US GOVERNMENT FILES CHARGES, INCLUDING THEFT, AGAINST NSA SECRETS LEAKER SNOWDEN

June 22, 2013

Fox News on June 22, 2013, reported that Federal prosecutors have filed a criminal complaint against NSA secrets leaker Edward Snowden, charging him with theft and communicating classified intelligence information to an unauthorized person, Fox News confirms. Excerpts below:

The complaint, obtained by Fox News, was filed June 14 in federal court in the Eastern District of Virginia.

The U.S. also had asked Hong Kong to detain Snowden on a provisional arrest warrant, The Washington Post reported, citing unnamed U.S. officials.

The three-count complaint includes “theft of government property,” “unauthorized communication of national defense information” and “willful communication of classified communications of intelligence information to an unauthorized person.” The latter two are charges under the Espionage Act.

New York Republican Rep. Peter King, chairman of the Homeland Security Subcommittee on Counterintelligence and Terrorism and a member of the Select Committee on Intelligence, said: “I fully support the efforts of the United States government to indict and prosecute Edward Snowden to the fullest extent of the law.
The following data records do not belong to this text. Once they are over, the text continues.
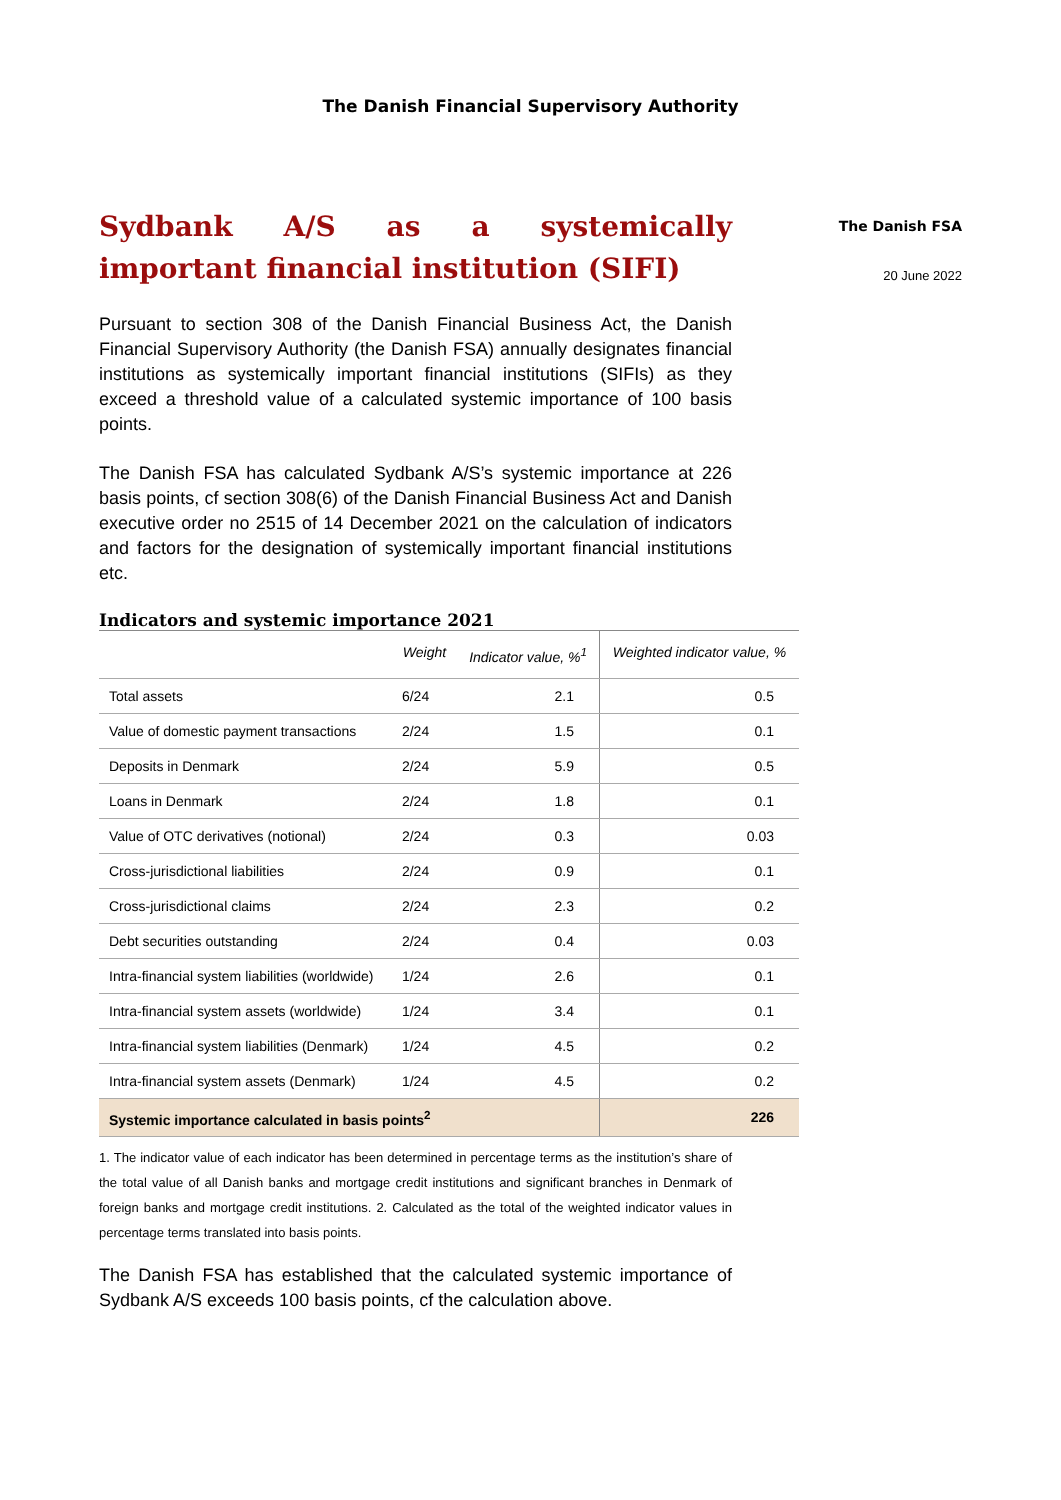The Danish Financial Supervisory Authority
Sydbank A/S as a systemically important financial institution (SIFI)
Pursuant to section 308 of the Danish Financial Business Act, the Danish Financial Supervisory Authority (the Danish FSA) annually designates financial institutions as systemically important financial institutions (SIFIs) as they exceed a threshold value of a calculated systemic importance of 100 basis points.
The Danish FSA has calculated Sydbank A/S’s systemic importance at 226 basis points, cf section 308(6) of the Danish Financial Business Act and Danish executive order no 2515 of 14 December 2021 on the calculation of indicators and factors for the designation of systemically important financial institutions etc.
Indicators and systemic importance 2021
| | Weight | Indicator value, %<sup>1</sup> | Weighted indicator value, % |
| --- | --- | --- | --- |
| Total assets | 6/24 | 2.1 | 0.5 |
| Value of domestic payment transactions | 2/24 | 1.5 | 0.1 |
| Deposits in Denmark | 2/24 | 5.9 | 0.5 |
| Loans in Denmark | 2/24 | 1.8 | 0.1 |
| Value of OTC derivatives (notional) | 2/24 | 0.3 | 0.03 |
| Cross-jurisdictional liabilities | 2/24 | 0.9 | 0.1 |
| Cross-jurisdictional claims | 2/24 | 2.3 | 0.2 |
| Debt securities outstanding | 2/24 | 0.4 | 0.03 |
| Intra-financial system liabilities (worldwide) | 1/24 | 2.6 | 0.1 |
| Intra-financial system assets (worldwide) | 1/24 | 3.4 | 0.1 |
| Intra-financial system liabilities (Denmark) | 1/24 | 4.5 | 0.2 |
| Intra-financial system assets (Denmark) | 1/24 | 4.5 | 0.2 |
| Systemic importance calculated in basis points<sup>2</sup> | | | 226 |
1. The indicator value of each indicator has been determined in percentage terms as the institution’s share of the total value of all Danish banks and mortgage credit institutions and significant branches in Denmark of foreign banks and mortgage credit institutions. 2. Calculated as the total of the weighted indicator values in percentage terms translated into basis points.
The Danish FSA has established that the calculated systemic importance of Sydbank A/S exceeds 100 basis points, cf the calculation above.
The Danish FSA
20 June 2022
He has betrayed his country and the government must demand his extradition at the earliest date.”

It was unclear whether the U.S. had made an extradition request. Hong Kong had no immediate reaction to word of the charges against Snowden.

The Espionage Act arguably is a political offense. The Obama administration has now used the act in eight criminal cases in an unprecedented effort to stem leaks. In one of them, Army Pfc. Bradley Manning acknowledged he sent more than 700,000 battlefield reports, diplomatic cables and other materials to the anti-secrecy website WikiLeaks. His military trial is underway.

The U.S. and Hong Kong have a standing agreement on the surrender of fugitives. However, Snowden’s appeal rights could drag out any extradition proceeding.

The success or failure of any extradition proceeding depends on what the suspect is charged with under U.S. law and how it corresponds to Hong Kong law under the treaty. In order for Hong Kong officials to honor the extradition request, they have to have some applicable statute under their law that corresponds with a violation of U.S. law.